The Cost of Velocity: AI Debt

The really challenging part is keeping these powerful systems reliably within our intent - adhering to constraints, verification, and accountability. The cost curve has flipped: execution is getting cheaper, but misalignment is getting exponentially more expensive. The crux is velocity: without real-time alignment, your system drifts the moment it is deployed. The nature of failure has mutated. In the old world, a bug simply meant a feature didn’t work. In the new world, an unaligned agent creates active chaos with all sorts of issues you don’t even have time to plan for or understand. This is AI Debt. It is not just messy code, but also ambiguous behavior, and the overwhelming cognitive burden. If left unchecked, this debt doesn’t just accumulate interest - it triggers an avalanche.

The QA Renaissance

Software engineering has already weathered similar shocks. DevOps taught us that shipping is a system with feedback loops. AI now makes “building” continuous and dramatically increases the volume of change. This triggers a QA Renaissance. We already moved past the era of QA as a separate, manual gatekeeping department. Instead, QA is morphing into a core engineering capability. And now they are back, with the help of AI, defining correctness, verifying at scale, monitoring drift, and ensuring auditability.

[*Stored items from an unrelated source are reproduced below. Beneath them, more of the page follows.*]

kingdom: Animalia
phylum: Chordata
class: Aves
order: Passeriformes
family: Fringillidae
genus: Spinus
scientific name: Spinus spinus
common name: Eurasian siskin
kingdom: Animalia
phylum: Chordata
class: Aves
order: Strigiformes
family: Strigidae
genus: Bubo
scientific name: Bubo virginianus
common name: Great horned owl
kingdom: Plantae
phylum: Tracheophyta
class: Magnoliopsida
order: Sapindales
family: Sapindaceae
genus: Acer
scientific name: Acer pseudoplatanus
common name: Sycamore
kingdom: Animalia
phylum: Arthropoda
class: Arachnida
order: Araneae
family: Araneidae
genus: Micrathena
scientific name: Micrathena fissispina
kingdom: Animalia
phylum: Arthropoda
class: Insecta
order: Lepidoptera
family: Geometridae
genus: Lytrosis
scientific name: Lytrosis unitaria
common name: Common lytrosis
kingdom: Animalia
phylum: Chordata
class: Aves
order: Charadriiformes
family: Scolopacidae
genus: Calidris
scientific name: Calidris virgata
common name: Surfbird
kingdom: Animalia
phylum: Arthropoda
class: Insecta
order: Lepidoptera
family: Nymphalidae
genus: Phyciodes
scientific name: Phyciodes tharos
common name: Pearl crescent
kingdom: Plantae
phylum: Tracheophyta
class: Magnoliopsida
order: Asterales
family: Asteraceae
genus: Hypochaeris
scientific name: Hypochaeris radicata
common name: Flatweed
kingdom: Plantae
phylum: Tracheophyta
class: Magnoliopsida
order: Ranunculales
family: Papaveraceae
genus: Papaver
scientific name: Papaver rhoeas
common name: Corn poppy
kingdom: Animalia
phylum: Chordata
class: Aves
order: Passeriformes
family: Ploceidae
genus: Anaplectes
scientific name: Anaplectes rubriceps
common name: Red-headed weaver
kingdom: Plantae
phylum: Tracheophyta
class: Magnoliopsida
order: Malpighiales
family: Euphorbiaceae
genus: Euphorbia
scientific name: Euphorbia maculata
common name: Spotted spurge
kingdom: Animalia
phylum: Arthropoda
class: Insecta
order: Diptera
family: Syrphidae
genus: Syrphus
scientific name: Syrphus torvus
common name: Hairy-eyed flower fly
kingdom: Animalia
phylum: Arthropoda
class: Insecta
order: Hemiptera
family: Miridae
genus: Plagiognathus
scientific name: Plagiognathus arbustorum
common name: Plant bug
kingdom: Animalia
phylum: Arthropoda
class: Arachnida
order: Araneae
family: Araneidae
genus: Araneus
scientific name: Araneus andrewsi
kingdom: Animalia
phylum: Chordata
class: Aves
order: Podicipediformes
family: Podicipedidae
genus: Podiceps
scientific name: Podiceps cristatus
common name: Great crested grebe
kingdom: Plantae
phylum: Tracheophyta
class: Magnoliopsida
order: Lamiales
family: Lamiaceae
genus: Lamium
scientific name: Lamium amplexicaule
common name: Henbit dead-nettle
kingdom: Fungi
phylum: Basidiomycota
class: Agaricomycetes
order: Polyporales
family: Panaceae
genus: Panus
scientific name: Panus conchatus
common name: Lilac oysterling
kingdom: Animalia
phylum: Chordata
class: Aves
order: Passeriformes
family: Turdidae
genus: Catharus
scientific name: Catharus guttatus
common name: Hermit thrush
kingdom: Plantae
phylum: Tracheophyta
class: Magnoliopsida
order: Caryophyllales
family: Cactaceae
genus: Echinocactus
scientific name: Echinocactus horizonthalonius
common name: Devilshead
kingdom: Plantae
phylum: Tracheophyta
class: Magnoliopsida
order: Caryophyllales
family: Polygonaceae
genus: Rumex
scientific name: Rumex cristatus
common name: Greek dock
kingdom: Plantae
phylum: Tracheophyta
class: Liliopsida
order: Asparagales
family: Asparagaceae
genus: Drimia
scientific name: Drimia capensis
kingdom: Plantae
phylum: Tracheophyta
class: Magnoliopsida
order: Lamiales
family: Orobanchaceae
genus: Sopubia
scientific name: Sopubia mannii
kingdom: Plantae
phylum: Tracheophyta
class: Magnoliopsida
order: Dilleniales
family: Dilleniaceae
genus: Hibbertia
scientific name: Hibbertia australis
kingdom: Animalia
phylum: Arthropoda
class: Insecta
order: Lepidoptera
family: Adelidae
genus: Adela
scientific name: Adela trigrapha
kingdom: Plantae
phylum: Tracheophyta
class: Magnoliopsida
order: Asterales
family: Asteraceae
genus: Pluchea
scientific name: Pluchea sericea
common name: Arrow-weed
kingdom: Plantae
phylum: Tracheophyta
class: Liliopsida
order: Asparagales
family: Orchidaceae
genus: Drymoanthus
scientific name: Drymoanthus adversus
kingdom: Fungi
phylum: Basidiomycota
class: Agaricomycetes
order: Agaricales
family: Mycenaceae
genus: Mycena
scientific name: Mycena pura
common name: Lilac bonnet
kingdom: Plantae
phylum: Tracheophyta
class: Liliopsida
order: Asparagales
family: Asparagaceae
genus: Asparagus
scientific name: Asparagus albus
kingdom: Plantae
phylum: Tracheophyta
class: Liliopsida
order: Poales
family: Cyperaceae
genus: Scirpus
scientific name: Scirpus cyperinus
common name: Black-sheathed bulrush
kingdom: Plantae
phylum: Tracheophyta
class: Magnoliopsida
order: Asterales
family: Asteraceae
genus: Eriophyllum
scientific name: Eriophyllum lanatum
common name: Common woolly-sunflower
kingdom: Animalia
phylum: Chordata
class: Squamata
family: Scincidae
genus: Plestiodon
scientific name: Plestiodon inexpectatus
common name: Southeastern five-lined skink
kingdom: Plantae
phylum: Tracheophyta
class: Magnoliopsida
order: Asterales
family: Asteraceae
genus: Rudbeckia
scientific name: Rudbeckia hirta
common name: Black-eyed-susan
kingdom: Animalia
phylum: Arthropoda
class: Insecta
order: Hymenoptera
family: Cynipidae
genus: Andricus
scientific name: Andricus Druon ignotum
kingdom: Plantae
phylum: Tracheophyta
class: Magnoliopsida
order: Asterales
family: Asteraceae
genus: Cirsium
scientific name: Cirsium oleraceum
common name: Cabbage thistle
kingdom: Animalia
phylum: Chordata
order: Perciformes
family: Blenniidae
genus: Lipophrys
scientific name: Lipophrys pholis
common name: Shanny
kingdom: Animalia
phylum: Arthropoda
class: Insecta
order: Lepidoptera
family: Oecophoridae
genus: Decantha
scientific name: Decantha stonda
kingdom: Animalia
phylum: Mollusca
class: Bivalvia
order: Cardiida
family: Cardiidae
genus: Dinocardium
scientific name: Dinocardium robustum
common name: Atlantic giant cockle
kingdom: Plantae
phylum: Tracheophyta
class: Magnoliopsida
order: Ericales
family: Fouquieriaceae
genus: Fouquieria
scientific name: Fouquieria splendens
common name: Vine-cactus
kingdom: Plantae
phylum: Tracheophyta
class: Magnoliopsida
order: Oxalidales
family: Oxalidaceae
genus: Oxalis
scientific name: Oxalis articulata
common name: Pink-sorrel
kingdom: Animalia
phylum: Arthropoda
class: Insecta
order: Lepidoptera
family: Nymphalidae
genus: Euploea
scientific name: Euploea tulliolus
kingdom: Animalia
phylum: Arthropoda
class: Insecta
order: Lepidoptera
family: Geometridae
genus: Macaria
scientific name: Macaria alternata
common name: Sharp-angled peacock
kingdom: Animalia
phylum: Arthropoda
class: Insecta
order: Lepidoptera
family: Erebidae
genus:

There is a humorous irony here. For years, people predicted the QA role would disappear because testers couldn’t catch up with the speed of developers. Now, with coding agents, human developers can’t catch up either. The playing field has leveled: we both are the losers. And the boundary blurred: it is just different ways of talking to AI. The primary skill of the future developer is not writing syntax, but rigorously defining what “good” looks like so the machine can achieve it.

The Strategic Takeaway

The strategic implication is clear: we must aggressively divest from commoditized implementation-only work. The “how” is being solved; the value has moved upstream to the “what” and the “why.” Organizations must pivot their engineering culture toward Alignment Engineering, which rests on not only clear specifications and early adjustments, but also, Evaluation as Implementation: If the AI does the work, the human must build the yardstick. We need to invest heavily in “Evals” - automated test suites that score model behavior against human intent. This is the only defense against the avalanche of AI debt.

Risk Management as Architecture: We are no longer building static walls; we are managing kinetic agents. This requires designing systems with “circuit breakers” and human-in-the-loop checkpoints that trigger when an agent’s confidence drops or the stakes rise.

Ultimately, use AI throughout the process, but recognize the hard truth: AI is an engine of execution, not intent. It can run the race faster than any human, but it has no idea where the track is. Your job is no longer to run; your job is to draw the finish line.